Principal Engineer, Autonomy
AeroVect is transforming ground handling with autonomy, redefining how airlines and ground service providers operate. Backed by top-tier venture capital, we serve some of the world’s largest airlines and ground handling providers. Learn more at www.aerovect.com.
About the role
We are hiring a Principal Engineer for Autonomy, the senior-most individual contributor in our autonomy organization. Reporting directly to the VP of Engineering, you will have deep technical ownership of one or more of Perception, Prediction, and Planning, influencing the entire stack.
Responsibilities
Own the design and evolution of the perception stack — detection, classification, tracking, and multi-modal sensor fusion across available modalities.
Drive perception robustness across real-world operating conditions and set the direction for deep learning applications.
Own the prediction stack and models for intent inference, behavior forecasting, and handling occlusions and edge cases.
Set the direction for prediction integration with perception and planning.
Own the planning and decision-making stack, from structured driving behaviors to domain-specific maneuvers for autonomous GSE operations.
Set the direction for where learned components fit in the planner.
Set technical direction at interfaces between your area and the rest of the stack, and partner with other senior engineers to maintain end-to-end coherence.
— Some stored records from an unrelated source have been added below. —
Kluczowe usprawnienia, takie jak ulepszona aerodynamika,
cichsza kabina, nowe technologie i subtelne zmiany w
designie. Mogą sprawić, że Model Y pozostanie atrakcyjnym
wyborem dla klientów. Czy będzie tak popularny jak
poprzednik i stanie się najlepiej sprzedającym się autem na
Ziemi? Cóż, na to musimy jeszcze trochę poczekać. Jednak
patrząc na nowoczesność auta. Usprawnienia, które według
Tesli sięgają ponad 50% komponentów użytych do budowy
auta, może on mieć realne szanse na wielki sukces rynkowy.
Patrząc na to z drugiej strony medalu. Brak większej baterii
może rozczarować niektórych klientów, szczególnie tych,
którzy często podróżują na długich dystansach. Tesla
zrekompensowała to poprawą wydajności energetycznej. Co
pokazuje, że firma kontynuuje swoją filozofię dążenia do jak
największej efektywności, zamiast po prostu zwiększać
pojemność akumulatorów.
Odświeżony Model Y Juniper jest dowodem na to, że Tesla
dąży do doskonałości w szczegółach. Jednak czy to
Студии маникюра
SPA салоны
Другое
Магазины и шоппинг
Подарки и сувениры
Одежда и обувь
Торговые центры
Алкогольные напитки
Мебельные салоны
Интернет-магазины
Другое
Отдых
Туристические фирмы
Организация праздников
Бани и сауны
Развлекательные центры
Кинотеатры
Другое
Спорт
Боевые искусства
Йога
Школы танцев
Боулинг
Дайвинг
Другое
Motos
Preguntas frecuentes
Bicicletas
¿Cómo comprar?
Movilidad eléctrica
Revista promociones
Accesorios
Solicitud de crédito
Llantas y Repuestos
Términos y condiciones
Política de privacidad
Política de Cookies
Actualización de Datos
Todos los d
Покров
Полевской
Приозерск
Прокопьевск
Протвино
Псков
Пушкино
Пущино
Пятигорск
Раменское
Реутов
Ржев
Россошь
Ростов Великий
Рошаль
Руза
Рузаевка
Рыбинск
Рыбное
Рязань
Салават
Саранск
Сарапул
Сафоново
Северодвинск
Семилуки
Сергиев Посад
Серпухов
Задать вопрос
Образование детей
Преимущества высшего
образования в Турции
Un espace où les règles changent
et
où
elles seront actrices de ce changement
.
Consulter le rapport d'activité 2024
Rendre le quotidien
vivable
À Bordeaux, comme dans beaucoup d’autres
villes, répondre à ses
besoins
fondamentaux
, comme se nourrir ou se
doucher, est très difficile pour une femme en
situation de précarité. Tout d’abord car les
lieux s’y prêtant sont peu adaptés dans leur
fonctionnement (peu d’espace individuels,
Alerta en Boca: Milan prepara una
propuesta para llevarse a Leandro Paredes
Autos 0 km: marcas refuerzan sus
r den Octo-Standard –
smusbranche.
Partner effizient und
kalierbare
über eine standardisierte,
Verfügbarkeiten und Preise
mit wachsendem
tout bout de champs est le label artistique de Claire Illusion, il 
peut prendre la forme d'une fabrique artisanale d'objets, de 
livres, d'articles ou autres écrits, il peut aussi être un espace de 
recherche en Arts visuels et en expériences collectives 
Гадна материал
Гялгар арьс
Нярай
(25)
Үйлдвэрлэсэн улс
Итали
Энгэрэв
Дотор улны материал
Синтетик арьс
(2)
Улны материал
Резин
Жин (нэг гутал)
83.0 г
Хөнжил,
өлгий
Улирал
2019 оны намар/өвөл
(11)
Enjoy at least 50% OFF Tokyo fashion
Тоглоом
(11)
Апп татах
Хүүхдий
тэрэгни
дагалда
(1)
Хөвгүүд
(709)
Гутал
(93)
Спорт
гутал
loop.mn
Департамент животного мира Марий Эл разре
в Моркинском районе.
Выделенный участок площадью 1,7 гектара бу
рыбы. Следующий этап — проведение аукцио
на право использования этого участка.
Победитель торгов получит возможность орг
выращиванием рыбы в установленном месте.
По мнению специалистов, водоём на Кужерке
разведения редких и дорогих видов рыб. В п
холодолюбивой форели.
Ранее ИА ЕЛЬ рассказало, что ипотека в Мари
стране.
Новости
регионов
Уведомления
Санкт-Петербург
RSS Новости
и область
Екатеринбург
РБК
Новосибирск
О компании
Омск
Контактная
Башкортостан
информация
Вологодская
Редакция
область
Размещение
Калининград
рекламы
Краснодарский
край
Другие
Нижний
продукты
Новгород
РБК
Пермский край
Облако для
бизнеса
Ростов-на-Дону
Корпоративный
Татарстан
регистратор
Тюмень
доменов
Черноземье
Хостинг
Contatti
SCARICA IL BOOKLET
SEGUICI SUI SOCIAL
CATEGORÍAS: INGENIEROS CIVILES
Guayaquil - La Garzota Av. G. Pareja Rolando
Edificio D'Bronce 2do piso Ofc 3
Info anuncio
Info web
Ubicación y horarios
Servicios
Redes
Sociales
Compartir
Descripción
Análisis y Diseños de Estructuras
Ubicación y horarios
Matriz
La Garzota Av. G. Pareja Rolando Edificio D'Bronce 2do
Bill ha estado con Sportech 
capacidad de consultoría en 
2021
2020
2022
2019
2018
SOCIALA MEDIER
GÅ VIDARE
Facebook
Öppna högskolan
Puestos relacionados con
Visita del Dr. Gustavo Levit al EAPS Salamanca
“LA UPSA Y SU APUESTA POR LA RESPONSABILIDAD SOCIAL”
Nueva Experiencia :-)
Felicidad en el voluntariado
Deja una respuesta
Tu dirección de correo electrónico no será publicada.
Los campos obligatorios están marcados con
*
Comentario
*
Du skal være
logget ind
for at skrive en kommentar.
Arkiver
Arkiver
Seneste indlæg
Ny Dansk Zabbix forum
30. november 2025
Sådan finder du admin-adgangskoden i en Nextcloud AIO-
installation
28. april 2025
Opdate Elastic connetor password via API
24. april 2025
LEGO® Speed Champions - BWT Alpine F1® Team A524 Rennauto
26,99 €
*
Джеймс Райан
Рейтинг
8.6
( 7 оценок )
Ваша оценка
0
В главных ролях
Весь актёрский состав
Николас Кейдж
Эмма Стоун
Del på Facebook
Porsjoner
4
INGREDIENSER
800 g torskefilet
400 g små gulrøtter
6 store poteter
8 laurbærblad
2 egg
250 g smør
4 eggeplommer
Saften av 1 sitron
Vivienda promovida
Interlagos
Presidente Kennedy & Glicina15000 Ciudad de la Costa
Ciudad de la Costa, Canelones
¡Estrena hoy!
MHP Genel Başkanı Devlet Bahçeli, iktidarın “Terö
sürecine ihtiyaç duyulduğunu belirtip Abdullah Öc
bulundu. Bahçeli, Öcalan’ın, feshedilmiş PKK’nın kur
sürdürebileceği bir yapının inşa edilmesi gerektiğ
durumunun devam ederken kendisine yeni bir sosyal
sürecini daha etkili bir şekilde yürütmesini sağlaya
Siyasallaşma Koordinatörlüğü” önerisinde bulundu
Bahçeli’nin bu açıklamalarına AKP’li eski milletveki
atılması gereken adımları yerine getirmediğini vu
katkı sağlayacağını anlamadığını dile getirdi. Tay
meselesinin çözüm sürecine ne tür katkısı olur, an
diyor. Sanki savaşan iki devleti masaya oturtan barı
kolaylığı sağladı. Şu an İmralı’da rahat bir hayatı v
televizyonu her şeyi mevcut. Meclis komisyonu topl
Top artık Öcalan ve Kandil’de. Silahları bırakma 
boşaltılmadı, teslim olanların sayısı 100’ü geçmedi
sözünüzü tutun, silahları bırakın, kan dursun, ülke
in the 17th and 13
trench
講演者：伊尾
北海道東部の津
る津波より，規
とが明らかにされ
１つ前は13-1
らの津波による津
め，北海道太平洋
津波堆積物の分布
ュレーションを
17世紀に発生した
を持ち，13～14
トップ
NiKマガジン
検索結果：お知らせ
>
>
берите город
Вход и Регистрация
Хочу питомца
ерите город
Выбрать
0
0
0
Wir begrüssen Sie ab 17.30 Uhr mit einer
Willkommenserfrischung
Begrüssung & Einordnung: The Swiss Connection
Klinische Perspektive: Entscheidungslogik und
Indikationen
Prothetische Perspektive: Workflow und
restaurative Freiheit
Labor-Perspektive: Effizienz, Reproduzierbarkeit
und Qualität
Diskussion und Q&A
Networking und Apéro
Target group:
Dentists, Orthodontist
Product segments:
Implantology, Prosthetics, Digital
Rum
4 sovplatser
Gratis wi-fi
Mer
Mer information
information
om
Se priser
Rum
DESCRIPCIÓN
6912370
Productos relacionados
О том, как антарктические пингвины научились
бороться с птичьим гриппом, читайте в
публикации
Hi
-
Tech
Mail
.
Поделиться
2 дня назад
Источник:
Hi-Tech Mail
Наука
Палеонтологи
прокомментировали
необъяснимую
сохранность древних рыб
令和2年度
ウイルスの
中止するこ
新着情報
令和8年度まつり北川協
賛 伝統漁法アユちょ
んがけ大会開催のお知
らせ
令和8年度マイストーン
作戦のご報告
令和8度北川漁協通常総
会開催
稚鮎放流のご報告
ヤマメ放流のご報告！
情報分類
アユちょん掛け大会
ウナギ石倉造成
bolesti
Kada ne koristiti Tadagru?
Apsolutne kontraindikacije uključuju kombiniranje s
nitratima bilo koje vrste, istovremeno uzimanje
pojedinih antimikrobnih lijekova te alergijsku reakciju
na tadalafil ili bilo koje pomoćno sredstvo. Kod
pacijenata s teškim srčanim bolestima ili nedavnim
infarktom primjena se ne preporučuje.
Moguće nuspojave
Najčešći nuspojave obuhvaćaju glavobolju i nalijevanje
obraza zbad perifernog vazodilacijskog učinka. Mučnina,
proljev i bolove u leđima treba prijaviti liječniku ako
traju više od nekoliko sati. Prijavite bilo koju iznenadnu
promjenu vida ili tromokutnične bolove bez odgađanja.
Own the functional and software architecture of the autonomy stack, collaborating with neighboring teams for implementation.
Requirements
15+ years of hands-on experience building production autonomy systems, with strong technical depth across localization, perception, prediction, planning, and controls.
Demonstrated track record of shipping autonomy components in production on real vehicles at scale.
Prior experience as the most senior individual contributor in an autonomy organization, setting direction, mentoring, and partnering with engineering leadership.
Deepest technical depth in perception, prediction, or planning (ideally more than one).
Strong software engineering fundamentals in C++ and Python.
Experience with modern deep learning for autonomy, including training, evaluation, deployment, and lifecycle management.
Experience with ROS / ROS 2 and distributed-systems realities of on-vehicle compute.
A bias for execution. Ship, close out problems, and convert ambiguity into running code on a vehicle.
Preferred
Experience with safety-critical or functional-safety-relevant systems.
Experience operating in an Operational Design Domain involving heavy human interaction, mixed traffic, or unstructured environments.
Familiarity with simulation-driven verification and using simulation in a CI/CD pipeline for autonomy.
Benefits
This role offers a compensation range of $300K - $350K.